Best Practice: Always prefer the string constructor (Fraction('3/4')) when the value originates from user input or a known decimal literal. This bypasses the intermediate and often imprecise float representation entirely.

Another consideration is performance. Arithmetic operations with Fraction are significantly slower than with int or float because each operation involves integer arithmetic for both numerator and denominator, followed by a GCD calculation for reduction. For performance-critical numerical code where absolute precision isn’t required, float or Decimal might be more appropriate. The Fraction class is the ideal tool when the problem domain is inherently rational and exactness is paramount.

Complex Numbers: Literals and the cmath Module

Complex numbers in Python are first-class citizens, represented by the complex data type. They are an essential tool for advanced mathematics, engineering, and scientific computing, providing a native way to work with two-dimensional numbers consisting of a real and an imaginary part.

Literal Syntax and the complex() Constructor

The most straightforward way to create a complex number is by using a literal. You append a j or J to a numeric literal to denote the imaginary part. The real part can be omitted if it is zero. This syntax is compact and mirrors common mathematical notation.

# Literal syntax examples
z1 = 3 + 4j      # Real part: 3, Imaginary part: 4
z2 = -2.5 - 1.7J # Real part: -2.5, Imaginary part: -1.7
z3 = 7j          # Real part: 0, Imaginary part: 7
z4 = 5           # This is an integer, not a complex number (real part: 5, imag: 0)
z5 = 5 + 0j      # This is a complex number

print(f"Type of z1: {type(z1)}")  # Output: <class 'complex'>
print(f"Type of z4: {type(z4)}")  # Output: <class 'int'>

Alternatively, you can use the complex(real, imag) constructor function. This is particularly useful when the real and imaginary parts are stored in variables or generated programmatically. The arguments can be any numeric type (int, float, etc.), and both default to 0.0.

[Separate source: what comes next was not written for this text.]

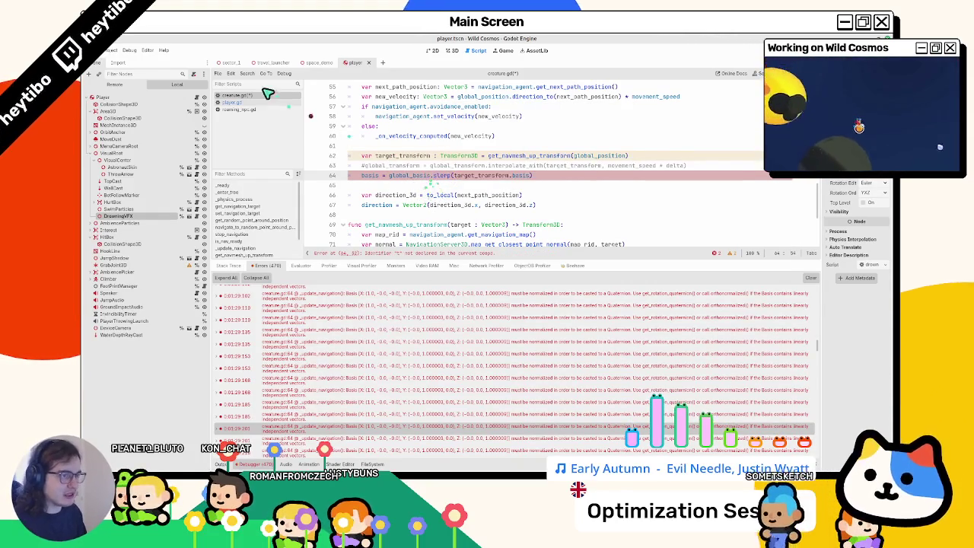
left_click(261, 102)
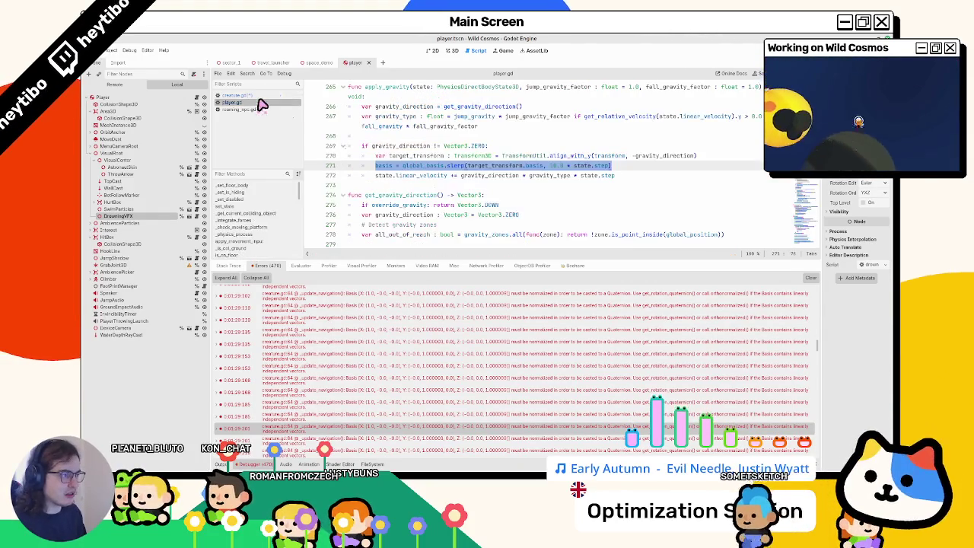
left_click(261, 96)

# Using the complex constructor
real_part = 10
imag_part = -3
z6 = complex(real_part, imag_part) # Creates 10-3j

# Converting a string representation (no spaces allowed)
z7 = complex("5+2j")  # Creates 5+2j
# z8 = complex("5 + 2j") # This would raise a ValueError due to the space

Accessing Parts and Basic Attributes

A complex number object has two read-only attributes, .real and .imag, which return the real and imaginary components as floats. The .conjugate() method returns the complex conjugate, which is a new complex number with the same real part and a negated imaginary part. This is a fundamental operation in complex arithmetic.

z = 3 - 4j
print(f"Real part: {z.real}")      # Output: 3.0
print(f"Imaginary part: {z.imag}") # Output: -4.0
print(f"Conjugate: {z.conjugate()}") # Output: (3+4j)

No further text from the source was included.